● Data supplied
┌──

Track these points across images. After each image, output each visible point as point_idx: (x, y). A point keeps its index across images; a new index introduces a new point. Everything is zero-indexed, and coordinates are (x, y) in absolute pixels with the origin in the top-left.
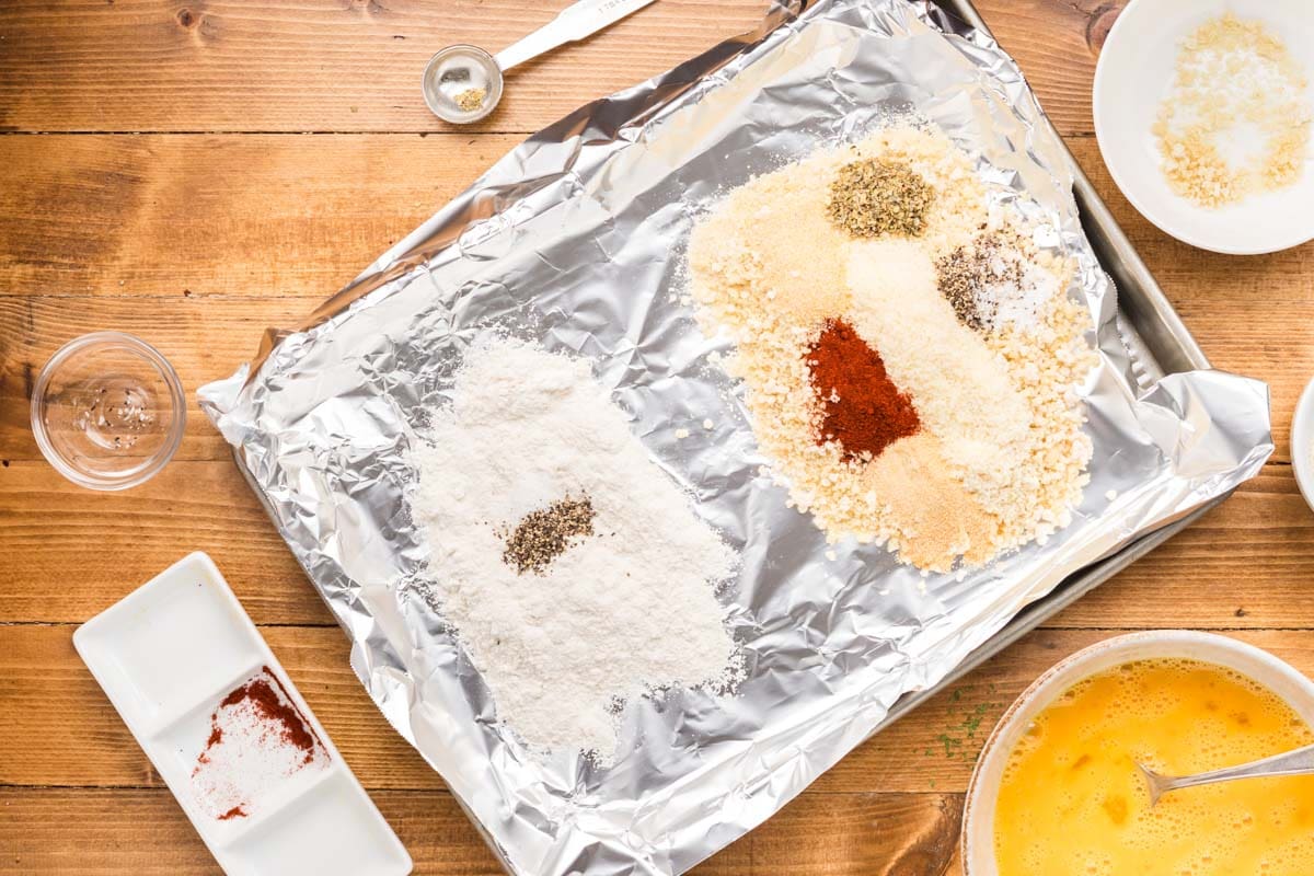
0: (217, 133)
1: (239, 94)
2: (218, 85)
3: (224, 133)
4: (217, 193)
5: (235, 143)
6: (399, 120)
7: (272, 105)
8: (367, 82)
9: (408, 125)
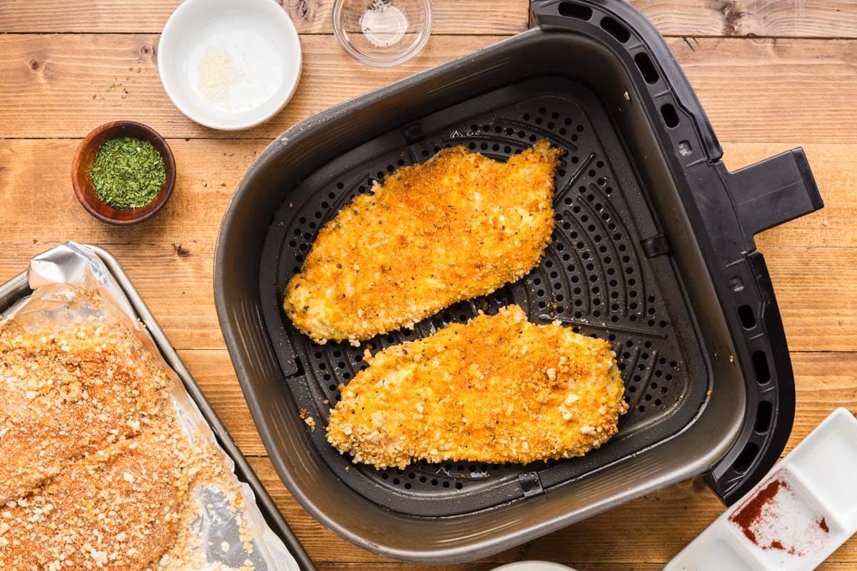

└──

● Action item
Take the line with "3: (224, 133)" and every line after it through the end of the data, and write only them out exactly, leaving out the pictures.

● Exercise result
3: (224, 133)
4: (217, 193)
5: (235, 143)
6: (399, 120)
7: (272, 105)
8: (367, 82)
9: (408, 125)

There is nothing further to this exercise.